Hey, for running this on existing installations, I ran it and it said it completed fine but the existing servers aren't running as the new user accounts created. Do they need to be restarted, or does the box need a restart after its ran or what exactly is needed for it to change over the owner on them.

 

*Edit*

 

I just restarted one of the existing services and it didnt take effect, so im wondering what I need to do. Thanks!

[dimitrifrom31]

Hey, for running this on existing installations, I ran it and it said it completed fine but the existing servers aren't running as the new user accounts created. Do they need to be restarted, or does the box need a restart after its ran or what exactly is needed for it to change over the owner on them.

 

*Edit*

 

I just restarted one of the existing services and it didnt take effect, so im wondering what I need to do. Thanks!

 

if you followed the tutorial the services.msc should display the new users running the services however it takes effect for real only after you restart the services (which can be done via TCA).

 

However if services.msc doesnt show the new users then you missed something and I suggest you to get the latest updated version of the script/tuto and double check everything.

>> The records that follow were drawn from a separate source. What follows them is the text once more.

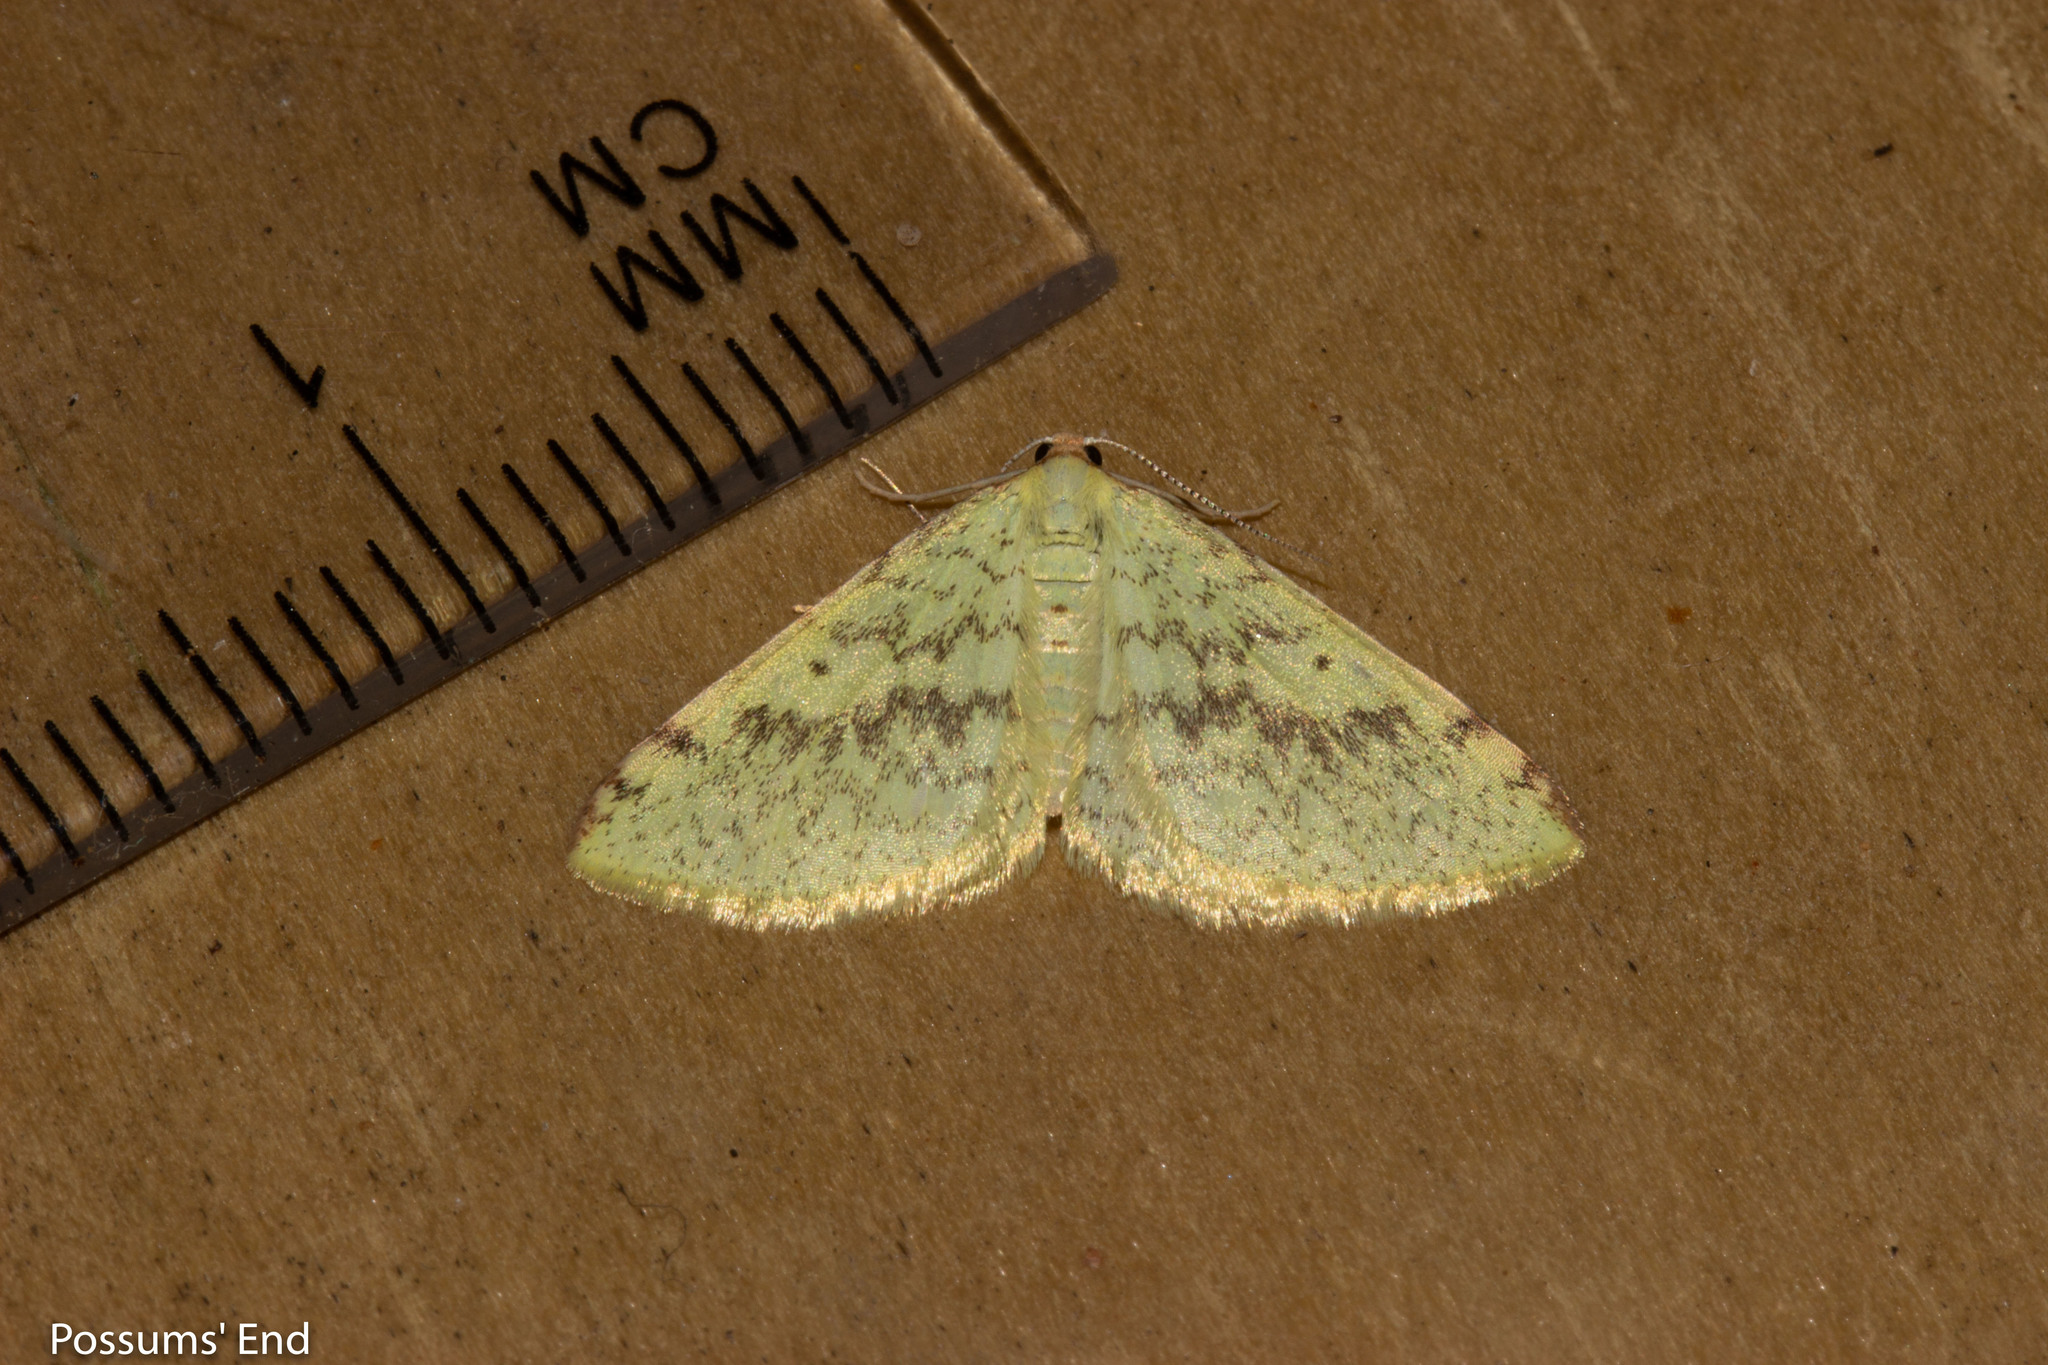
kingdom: Animalia
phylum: Arthropoda
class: Insecta
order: Lepidoptera
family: Geometridae
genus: Epiphryne
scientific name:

Then try to run a script manually creating a batch as I explained previously so you will see where it fails/gets stuck.

[Derek]

if you followed the tutorial the services.msc should display the new users running the services however it takes effect for real only after you restart the services (which can be done via TCA).

 

However if services.msc doesnt show the new users then you missed something and I suggest you to get the latest updated version of the script/tuto and double check everything.

Then try to run a script manually creating a batch as I explained previously so you will see where it fails/gets stuck.

 

The reason is if you have intract with desktop enabled in service settings for each game server it won't switch over and login. You need to make sure that it's NOT enabled.

[dimitrifrom31]

The reason is if you have intract with desktop enabled in service settings for each game server it won't switch over and login. You need to make sure that it's NOT enabled.

 

I will add that into the guide, had no server interacting with desktop so couldnt see that problem during tests.

[trancemode]

so if your running 1000FPS servers and having "interact with desktop" using this won't work?